• EXERCISE TEXT:
▼

Among those interviewed in “Panico” are the Argentinian filmmaker Gaspar Noé, the Spanish actress Cristina Marsillach, and screenplay collaborator Franco Ferrini. The biographical tangents that are touched upon in Mr. Scafidi’s documentary are fascinating, particularly the correspondence between Mr. Argento’s recurring use of female leads and his growing up with a mother who worked as a photographer of starlets. Then there’s the director’s daughter, Asia Argento, an auteur in her own right. Her stories of acting in her father’s films are, at moments, squirm-inducing — and not, as it is said, in a good way.

▲

(Text extractions, page by page)
▼

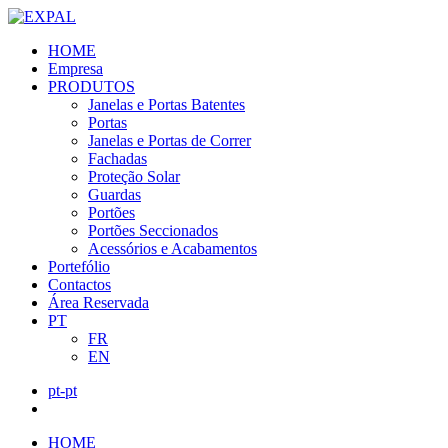
HOME
Empresa
PRODUTOS
Janelas e Portas Batentes
Portas
Janelas e Portas de Correr
Fachadas
Proteção Solar
Guardas
Portões
Portões Seccionados
Acessórios e Acabamentos
Portefólio
Contactos
Área Reservada
PT
FR
EN
pt-pt
HOME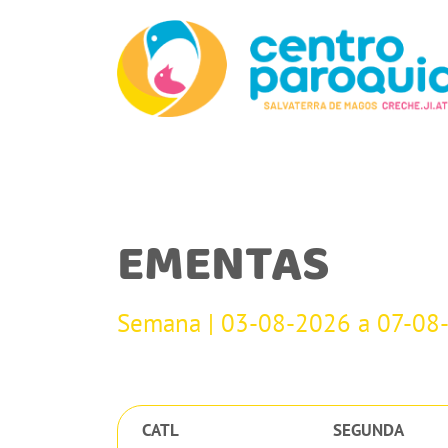
EMENTAS
Semana | 03-08-2026 a 07-08
CATL
SEGUNDA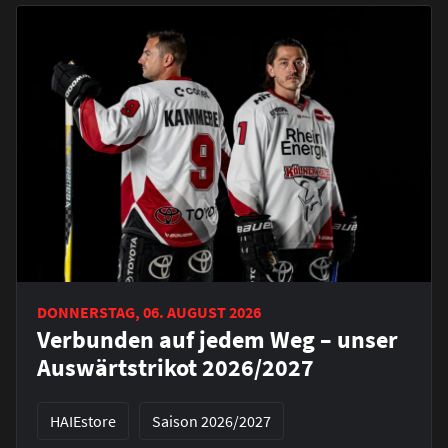
DONNERSTAG, 06. AUGUST 2026
Verbunden auf jedem Weg – unser
Auswärtstrikot 2026/2027
HAIEstore
Saison 2026/2027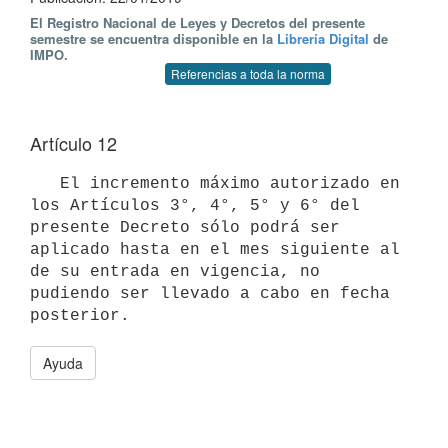
El Registro Nacional de Leyes y Decretos del presente
semestre se encuentra disponible en la
Librería Digital
de
IMPO.
Referencias a toda la norma
Artículo 12
   El incremento máximo autorizado en 
los Artículos 3°, 4°, 5° y 6° del 
presente Decreto sólo podrá ser 
aplicado hasta en el mes siguiente al 
de su entrada en vigencia, no 
pudiendo ser llevado a cabo en fecha 
Ayuda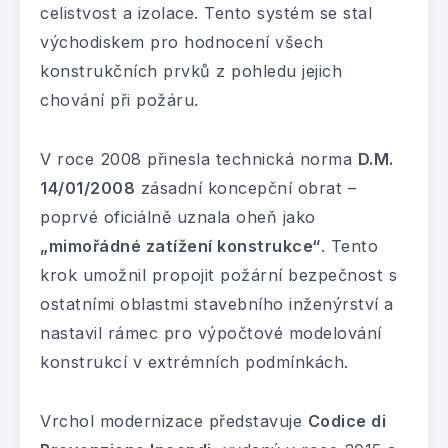
celistvost a izolace. Tento systém se stal
východiskem pro hodnocení všech
konstrukčních prvků z pohledu jejich
chování při požáru.
V roce 2008 přinesla technická norma
D.M.
14/01/2008
zásadní koncepční obrat –
poprvé oficiálně uznala oheň jako
„mimořádné zatížení konstrukce“
. Tento
krok umožnil propojit požární bezpečnost s
ostatními oblastmi stavebního inženýrství a
nastavil rámec pro výpočtové modelování
konstrukcí v extrémních podmínkách.
Vrchol modernizace představuje
Codice di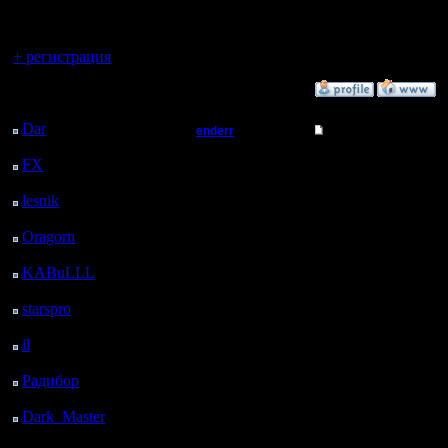
регистрацией
--
Вы гость здесь.
Do You kn
+ регистрация
»
12.3.06 17:45
Последний
посетитель:
Dar
: 27 Дней 18 ч. 21
enderr
Не могу подключить
м. назад
Командир
Сделал в
FX
: 100 Дней 1 ч. 53
м. назад
подключит
lesnik
: 133 Дней 4 ч.
Регистрация:
11 м. назад
12.3.06
подключе
Сообщений: 40
Oragorn
: 141 Дней 4
Откуда: Moscow
ч. 20 м. назад
удается, 
KABuLLL
: 169 Дней
3 ч. 29 м. назад
все-таки 
starspro
: 193 Дней 15
ч. 3 м. назад
нажимаю 
il
: 265 Дней 1 ч. 9 м.
надписью 
назад
Радибор
: 288 Дней 20
не исчеза
ч. 56 м. назад
Dark_Master
: 299
сообщени
Дней 23 ч. 12 м. назад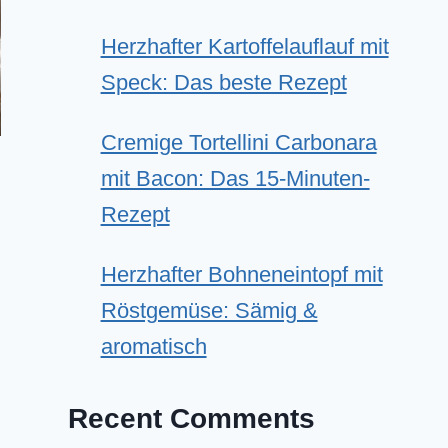
Herzhafter Kartoffelauflauf mit
Speck: Das beste Rezept
Cremige Tortellini Carbonara
mit Bacon: Das 15-Minuten-
Rezept
Herzhafter Bohneneintopf mit
Röstgemüse: Sämig &
aromatisch
Recent Comments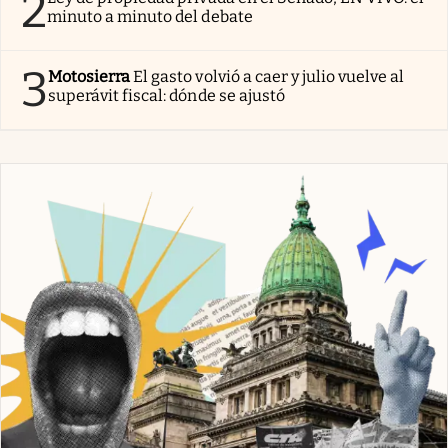
2
minuto a minuto del debate
3
Motosierra
El gasto volvió a caer y julio vuelve al
superávit fiscal: dónde se ajustó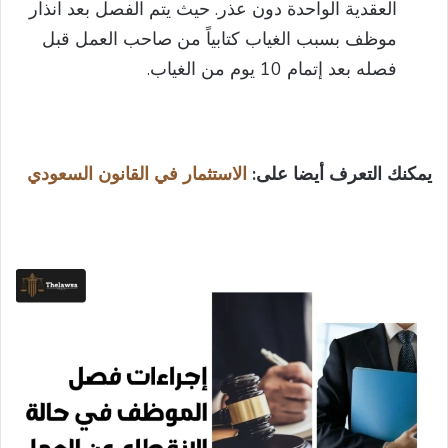
العقدية الواحدة دون عذر. حيث يتم الفصل بعد انذار
موظف بسبب الغياب كتابياً من صاحب العمل قبل
فصله بعد إتمام 10 يوم من الغياب.
يمكنك التعرف أيضا على:
الاستثمار في القانون السعودي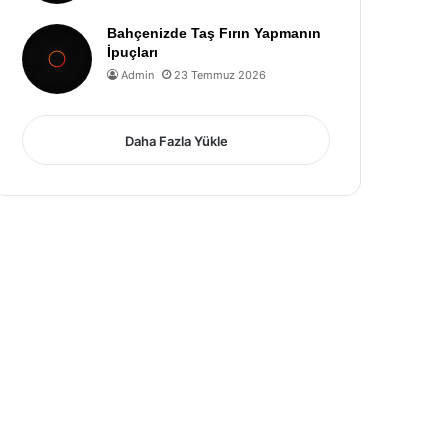
Bahçenizde Taş Fırın Yapmanın
İpuçları
Admin
23 Temmuz 2026
Daha Fazla Yükle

▲

• TASKS AND EXERCISES:
1: Does each statement agree with the review of the Argento documentary? Answer yes or no for each, and quote the words from the review that decide it.
(a) Gaspar Noé is a Spanish filmmaker.
(b) Mr. Argento's mother worked as a photographer of starlets.
(c) Asia Argento's stories of acting in her father's films are squirm-inducing in a good way.
2: Rename "starlets" to "actresses" and write out the review of the Argento documentary, starting with "Among those interviewed" and going on through "a good way.".
3: Extend the review of the Argento documentary past its last sentence, adding a few sentences that carry it forward.
You don't need the items for any of this.

• RESPONSES PER TASK:
1:
(a) No: "the Argentinian filmmaker Gaspar Noé"
(b) Yes: "growing up with a mother who worked as a photographer of starlets"
(c) No: "and not, as it is said, in a good way"

2:
Among those interviewed in “Panico” are the Argentinian filmmaker Gaspar Noé, the Spanish actress Cristina Marsillach, and screenplay collaborator Franco Ferrini. The biographical tangents that are touched upon in Mr. Scafidi’s documentary are fascinating, particularly the correspondence between Mr. Argento’s recurring use of female leads and his growing up with a mother who worked as a photographer of actresses. Then there’s the director’s daughter, Asia Argento, an auteur in her own right. Her stories of acting in her father’s films are, at moments, squirm-inducing — and not, as it is said, in a good way.

3:
The IFC Center has mounted a series of Argento films, collectively titled “Panic Attacks,” in conjunction with the release of “Dario Argento Panico.” These include “The Bird with the Crystal Plumage,” “Suspiria,” and what many consider his masterpiece, “Deep Red” (1975). Lesser-known pictures like “Dracula 3D” (2013), with Rutger Hauer as Dr. Van Helsing, and “Tenebrae” (1987) fill out the bill. 

New Yorkers with a predilection for uncovering the “guilty secrets we try to keep in our subconscious” will want to partake of Mr. Argento’s distinctively over-the-top vision.